Sager echoed those sentiments at his birthday celebration turned local arts fundraiser at the Kay Meek Centre last Saturday night.
“I know things this year that I didn’t know last year,” he told the crowd of mostly family and friends. “I know that Gold Seal tuna cans are already drained.”
Sager continued to rattle off a partial list of what currently graces West Van bus shelters: an American country music artist, a grocery store chain that doesn’t exist in West Van and an assortment of hair products. “So I’m driving along and I’m looking at [these bus shelters] and I’m thinking this is an opportunity,” said Sager. “I thought if we could just take those same spots and we could put young, new artists’ work out there we could expose the next Picasso or Rembrandt or somebody.”
Sager then explained the genesis of Curbside: Bringing Art to the Streets. The name was crafted by a young graphic designer that Sager met at a local CrossFit session.
German high school exchange student Danny Wainryb then shot a YouTube video for Sager’s campaign, showcasing existing bus shelter ads being morphed into canvases of art.
Sager’s niece Erica Zacharias pulled together Saturday evening’s fundraiser which featured performances from Sager’s daughter Mikayla, an opera singer studying at the Manhattan School of Music, and his cousin Chris Wilson, half of the award-winning, theatrical comedy duo Peter ‘n Chris.
“I’m blessed in my family with really creative people, unfortunately I’m not one of them,” said Sager, grinning broadly.
In lieu of birthday gifts Sager asked his guests to chuck a ‘dollar’ into the donation envelopes that were circulated around the room.
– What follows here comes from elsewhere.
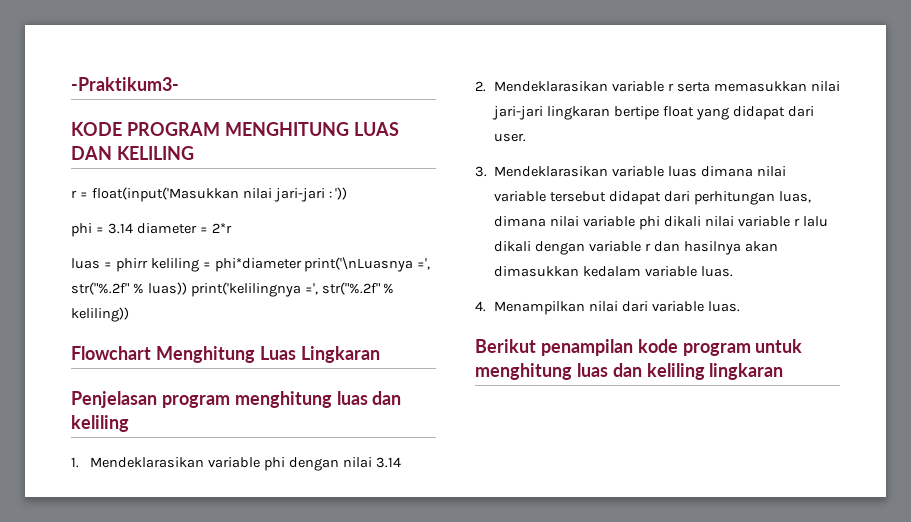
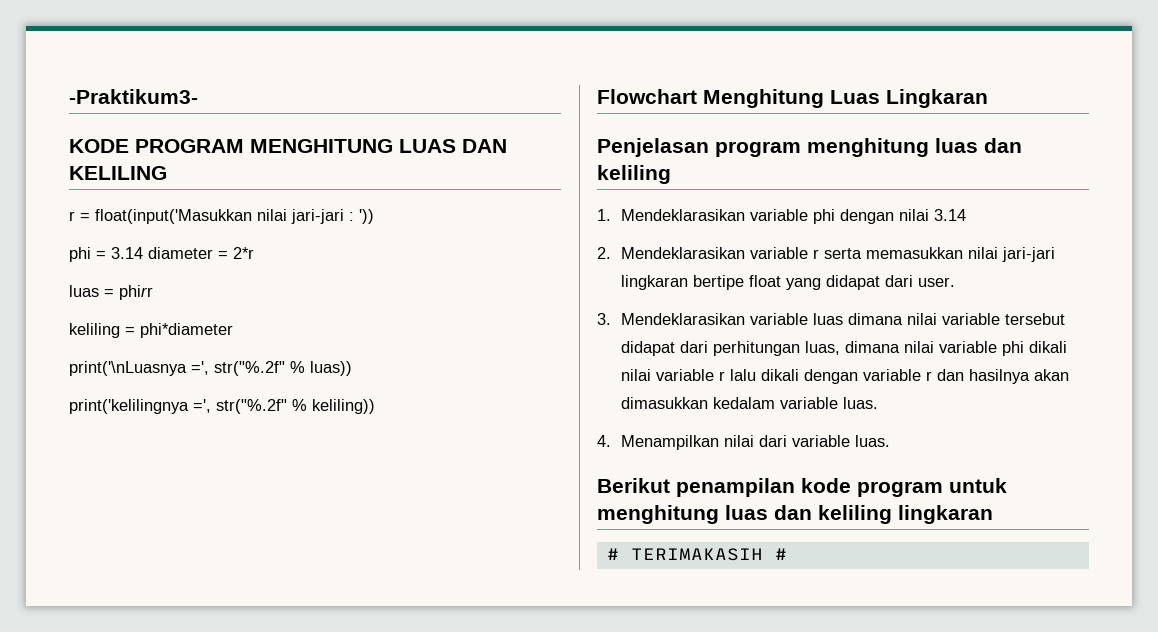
(148, 265) none -> (153, 292) //
(302, 265) none -> (233, 330) //
(187, 288) none -> (352, 368) //
(784, 371) none -> [606,548,787,561] // # TERIMAKASIH #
“…and if we go around the community and I get everybody to do that I can afford to take from my dear friend Jimmy [Pattison] that space and replace the ads with art,” he said.
Sager told The Outlook of his connection to Pattison: his wife’s best friend is one of Pattison’s best friends.
“And he put me on to the president of his company Pattison Outdoor and they were really supportive of the idea — and I’m really excited,” said Sager.
While he would not discuss the financial specifics of their arrangement, Sager did say, “[Pattison Outdoor] has offered an incredibly good deal as long as I raise enough money.”
Pattison Outdoor declined to comment but did supply The Outlook with current advertising rates for West Van bus shelters. A minimum one-month contract starts at $1,700 per ad.
Curbside will make its pilot run during the 2012 Harmony Arts Festival held every summer in West Vancouver. Sager said it’s the perfect time to launch because the whole focus behind Harmony Arts is to showcase local artists to the community.
“The more support we get — and if it starts at the Harmony Arts Festival — maybe the community will support it so much that this will be a permanent art installation in our community,” said Sager.
Jim Carter, past chairman of the West Vancouver Historical Society, applauded Sager for setting a precedent when it comes to outdoor advertising in the community.
“I think the bus shelters are important but I would much rather see them reflecting the community art, people like Ross Penhall and Gordon Smith and so on,” said Carter. “There are some huge things to overcome like who is going to pay for it.”
West Vancouver councillor Craig Cameron was on hand Saturday to lend his support to Sager. His wife Cori Creed, an acclaimed artist known for her landscape paintings, is donating some of her pieces to the Curbside project.
He also weighed in on the previous council’s decision to approve the advertising contract with Pattison Outdoor.
“I don’t want to come across as criticizing the previous council,” said Cameron. “[Council] wanted to have the bus shelters paid for and they wanted to have some revenue stream for the district.”
Calling the bus shelter ads “visually polluting,” Cameron said it would be a decision he would try to avoid.
“My basic principal is that [West Vancouver] should limit commercial advertising to the extent possible,” said Cameron.